История бюро пестрела позорными пятнами. Оно было основано в 1908 году в связи с расследованиями антитрестовских дел, а в последующие пятнадцать лет неуклонно деградировало и в конце концов превратилось в рассадник непотизма и коррупции. В начале 1920‑х годов у ФБР было 50 отделений на местах, и сотрудники большинства из них набирались по рекомендациям политиков. Самым вопиющим был случай Гастона Минса. Этот человек зарабатывал деньги, шантажируя конгрессменов, продавал лицензии на торговлю спиртным бутлегерам и даже получал взятки за то, что обеспечивал осужденным президентское помилование.
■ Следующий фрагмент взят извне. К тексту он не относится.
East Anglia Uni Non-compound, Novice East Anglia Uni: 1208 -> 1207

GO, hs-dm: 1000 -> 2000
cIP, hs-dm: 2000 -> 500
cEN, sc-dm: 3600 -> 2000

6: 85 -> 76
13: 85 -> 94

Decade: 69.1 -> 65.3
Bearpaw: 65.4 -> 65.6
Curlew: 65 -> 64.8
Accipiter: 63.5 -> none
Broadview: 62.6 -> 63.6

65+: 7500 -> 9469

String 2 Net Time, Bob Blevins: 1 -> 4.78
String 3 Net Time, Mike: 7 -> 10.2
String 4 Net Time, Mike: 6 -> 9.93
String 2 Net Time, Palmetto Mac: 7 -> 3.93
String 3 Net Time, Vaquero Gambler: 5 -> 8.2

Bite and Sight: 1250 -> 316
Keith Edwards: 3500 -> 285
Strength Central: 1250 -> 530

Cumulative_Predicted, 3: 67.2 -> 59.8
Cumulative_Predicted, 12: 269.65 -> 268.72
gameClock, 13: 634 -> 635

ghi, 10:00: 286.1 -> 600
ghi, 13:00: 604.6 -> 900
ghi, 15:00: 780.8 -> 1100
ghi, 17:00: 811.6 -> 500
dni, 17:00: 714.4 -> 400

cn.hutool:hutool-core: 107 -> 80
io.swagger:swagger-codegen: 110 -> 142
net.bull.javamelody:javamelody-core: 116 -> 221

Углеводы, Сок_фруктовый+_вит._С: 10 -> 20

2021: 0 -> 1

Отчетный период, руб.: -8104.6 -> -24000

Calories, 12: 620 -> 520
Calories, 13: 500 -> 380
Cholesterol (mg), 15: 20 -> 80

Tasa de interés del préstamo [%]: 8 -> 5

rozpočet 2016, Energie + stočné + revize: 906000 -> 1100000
Когда в середине 1920‑х годов конгресс затеял специальное расследование деятельности бюро, журналисты окрестили эту организацию «департаментом легкого поведения».

Юристу Джону Эдгару Гуверу исполнилось всего 29 лет, когда его назначили директором этой организации, с тем чтобы он вычистил авгиевы конюшни. Гувер был аскетом и человеком строгих правил. В свои 29 он все еще жил с любящей матушкой в родительском доме в Вашингтоне, неподалеку от Капитолийского холма (Сьюард‑сквер, 413). В детстве он заикался, но сумел побороть этот недостаток, заставляя себя говорить отрывисто и очень быстро – так быстро, что за ним не могла поспеть ни одна стенографистка. Гувер был человеком аккуратным, целеустремленным и дисциплинированным – плотью от плоти вашингтонской бюрократии, среди которой он и вырос. Никто не сомневался, что он пойдет по стопам отца, чиновника Береговой и геодезической службы, и станет государственным служащим. Гувер учился на вечернем отделении Университета Джорджа Вашингтона и был активным членом студенческого братства «Каппа Альфа». Днем он работал клерком в библиотеке конгресса. Диплом бакалавра юриспруденции он получил в 1916 году, магистерскую степень – годом позже и сразу после этого вступил в коллегию адвокатов округа Колумбия.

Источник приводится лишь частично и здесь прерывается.